--- START ---
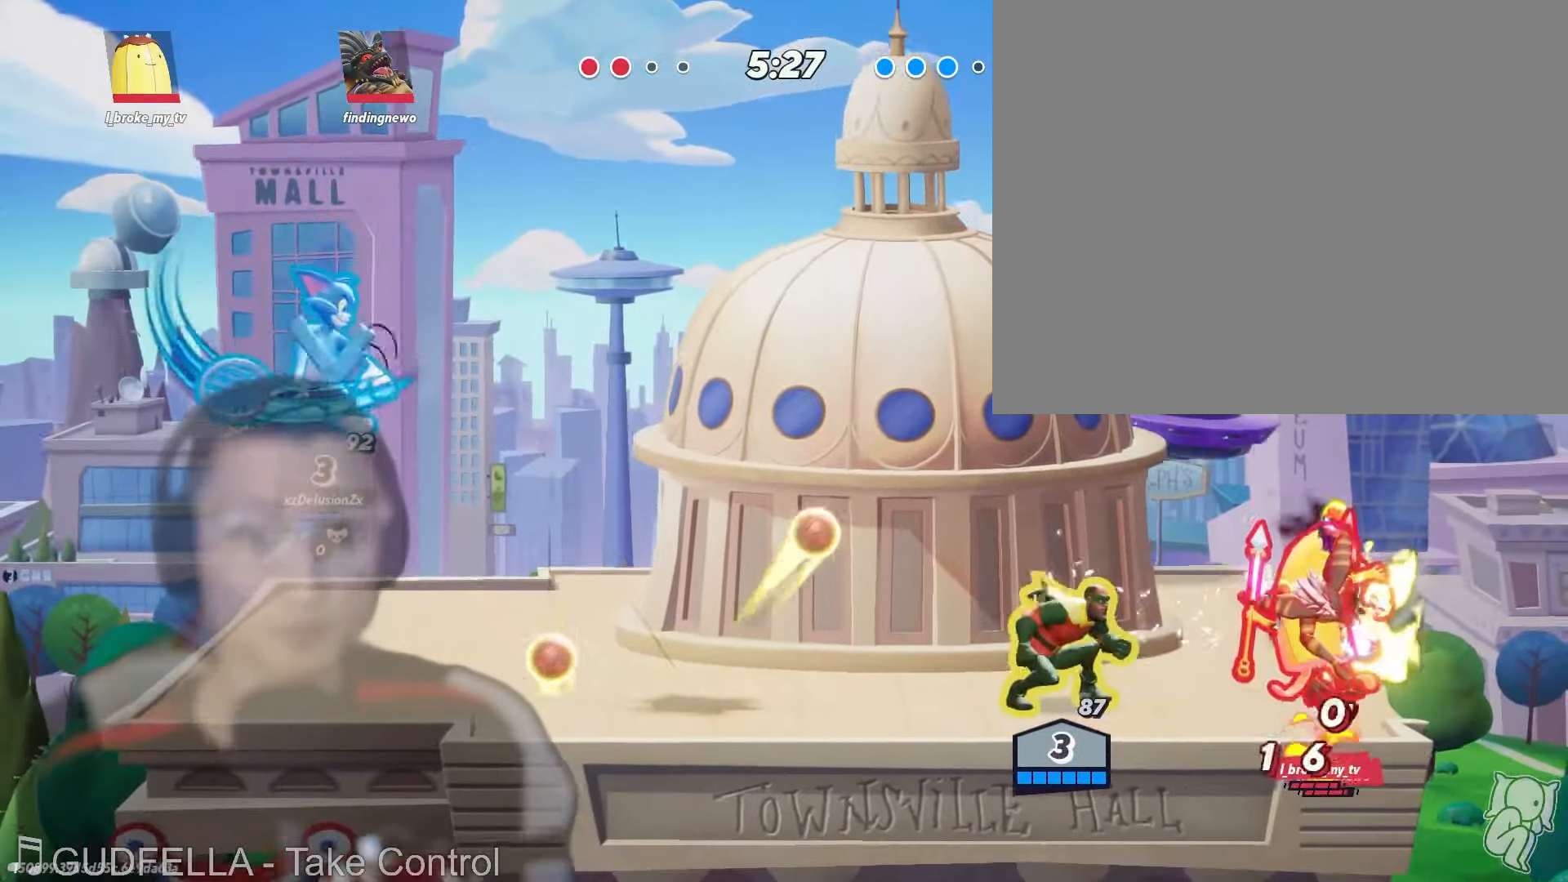
Gameplay with a controller (Nintendo layout); each line is a JSON object with the inputs held at the frame after it. "events" lists button and stick changes between this image and that frame as [ms after this image, input, new state], when the widget could be followed in between. Not read: L2 L3 R1 R2 R3 SELECT Z.
{"buttons": [], "left_stick": "up", "right_stick": "center", "events": [[183, "X", "up"], [433, "left_stick", "up"]]}
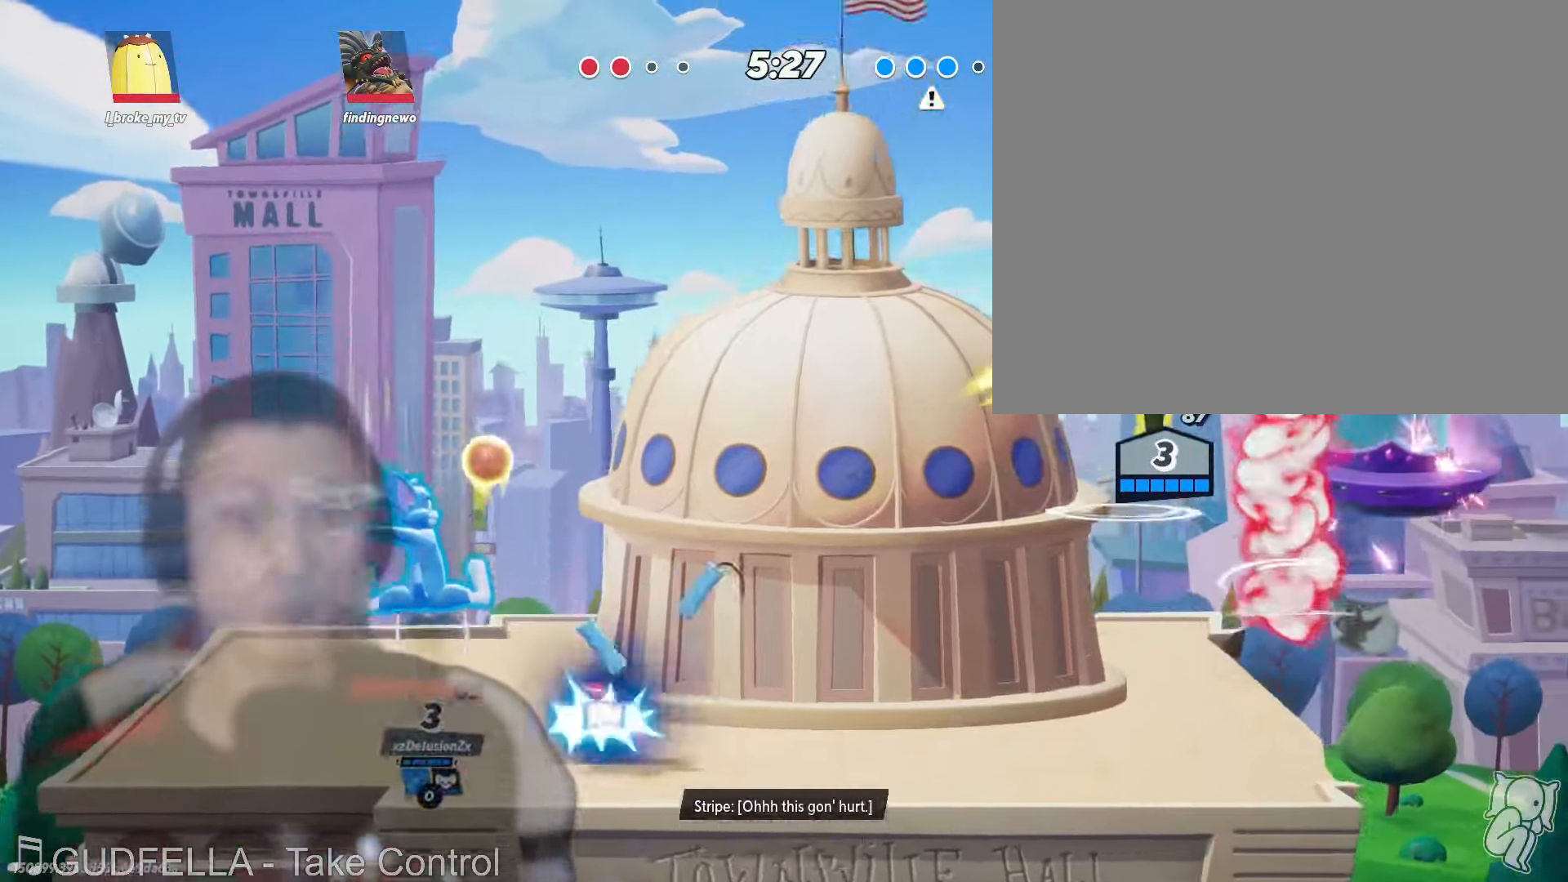
{"buttons": [], "left_stick": "up", "right_stick": "center"}
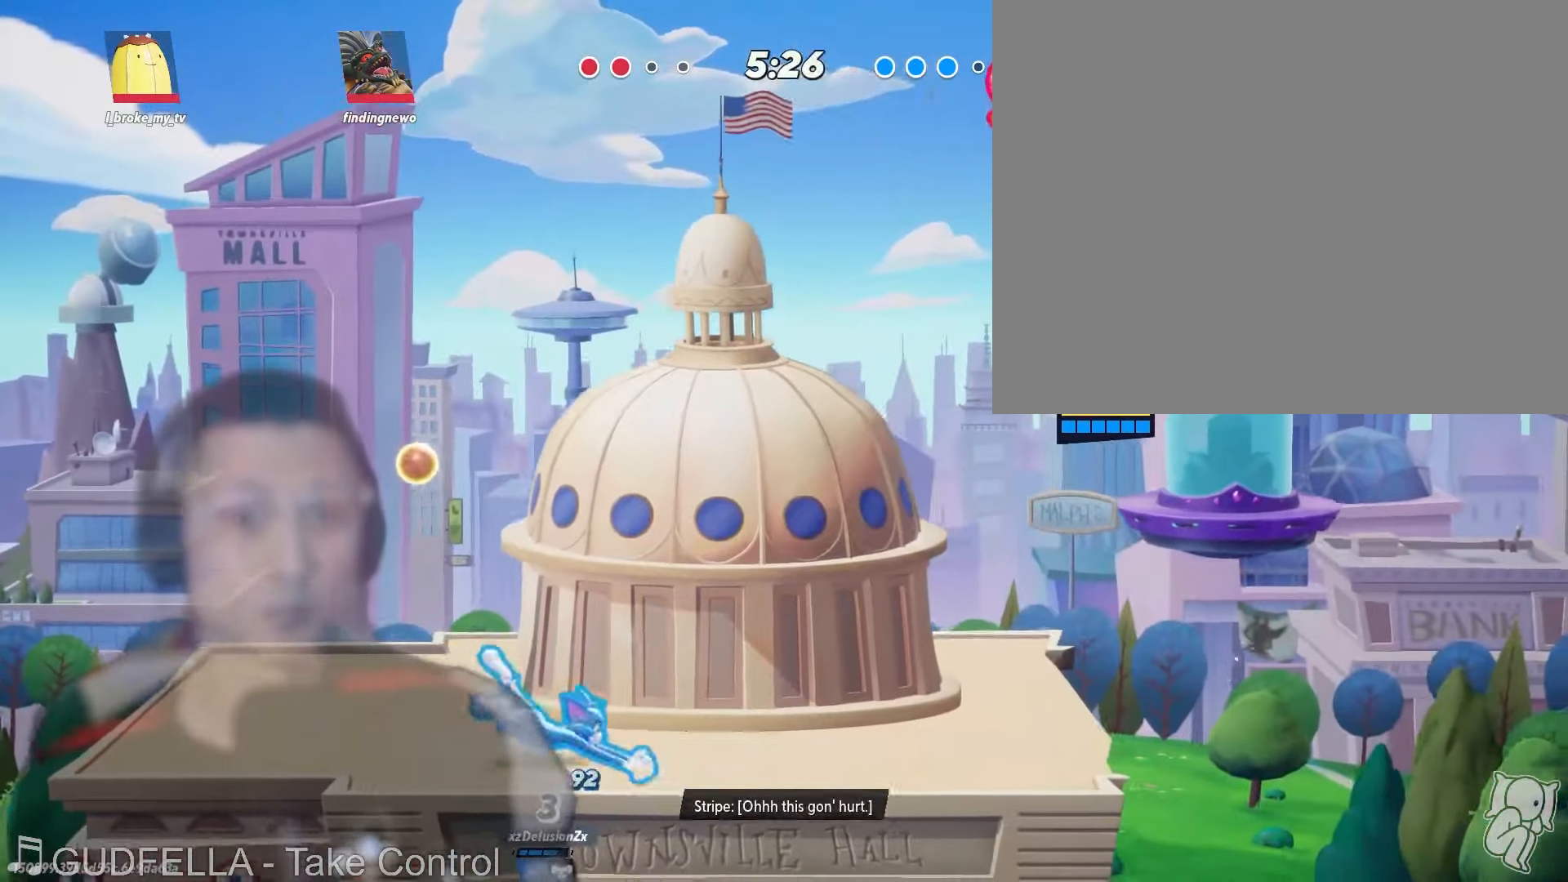
{"buttons": [], "left_stick": "center", "right_stick": "center", "events": [[67, "left_stick", "up-left"], [317, "B", "down"], [367, "B", "up"], [433, "left_stick", "center"]]}
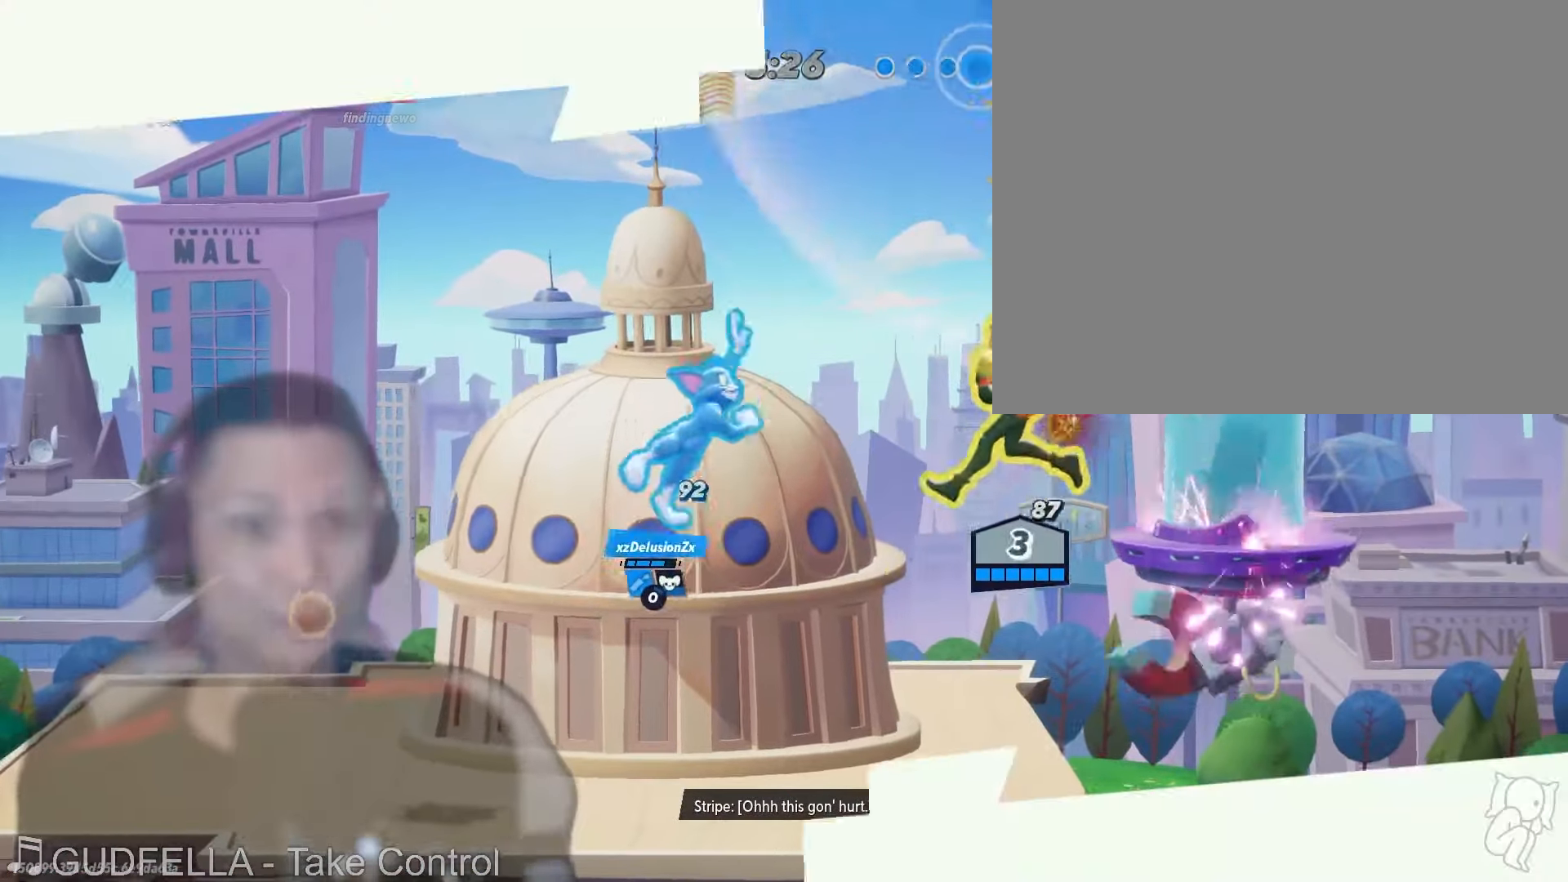
{"buttons": [], "left_stick": "center", "right_stick": "center", "events": []}
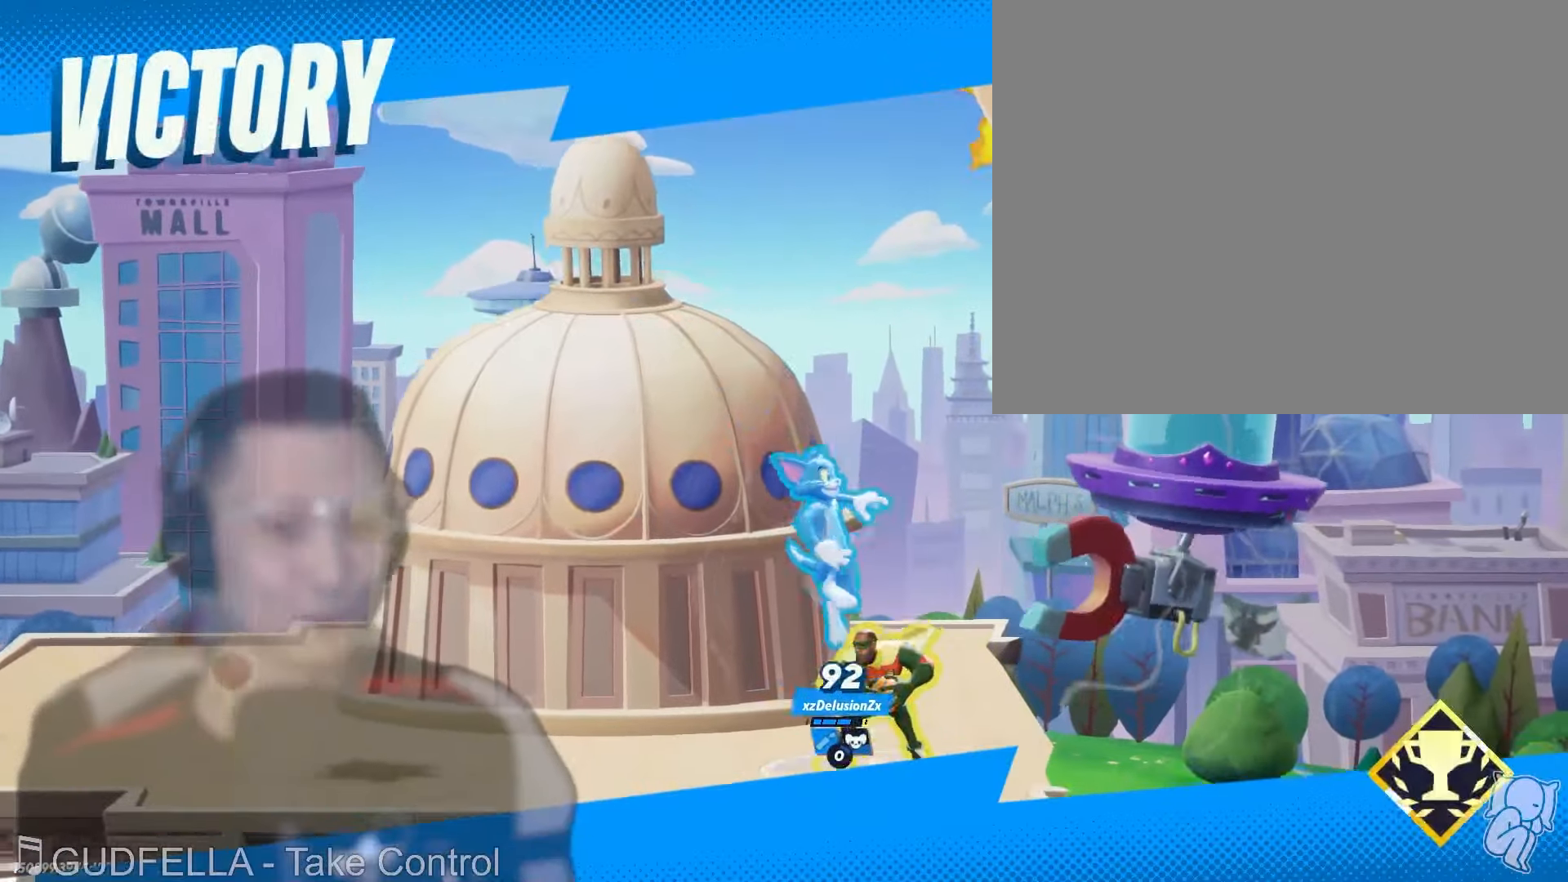
{"buttons": [], "left_stick": "center", "right_stick": "center"}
--- END ---
> [DIRECTIONS]:
For each entry, copy the text exactly and leave out any image it carries.

> [ANSWER SECTION]:
Gameplay with a controller (Nintendo layout); each line is a JSON object with the inputs held at the frame after it. "events" lists button and stick changes between this image and that frame as [ms after this image, input, new state], when the widget could be followed in between. Not read: L2 L3 R1 R2 R3 SELECT Z.
{"buttons": [], "left_stick": "up", "right_stick": "center", "events": [[183, "X", "up"], [433, "left_stick", "up"]]}
{"buttons": [], "left_stick": "up", "right_stick": "center"}
{"buttons": [], "left_stick": "center", "right_stick": "center", "events": [[67, "left_stick", "up-left"], [317, "B", "down"], [367, "B", "up"], [433, "left_stick", "center"]]}
{"buttons": [], "left_stick": "center", "right_stick": "center", "events": []}
{"buttons": [], "left_stick": "center", "right_stick": "center"}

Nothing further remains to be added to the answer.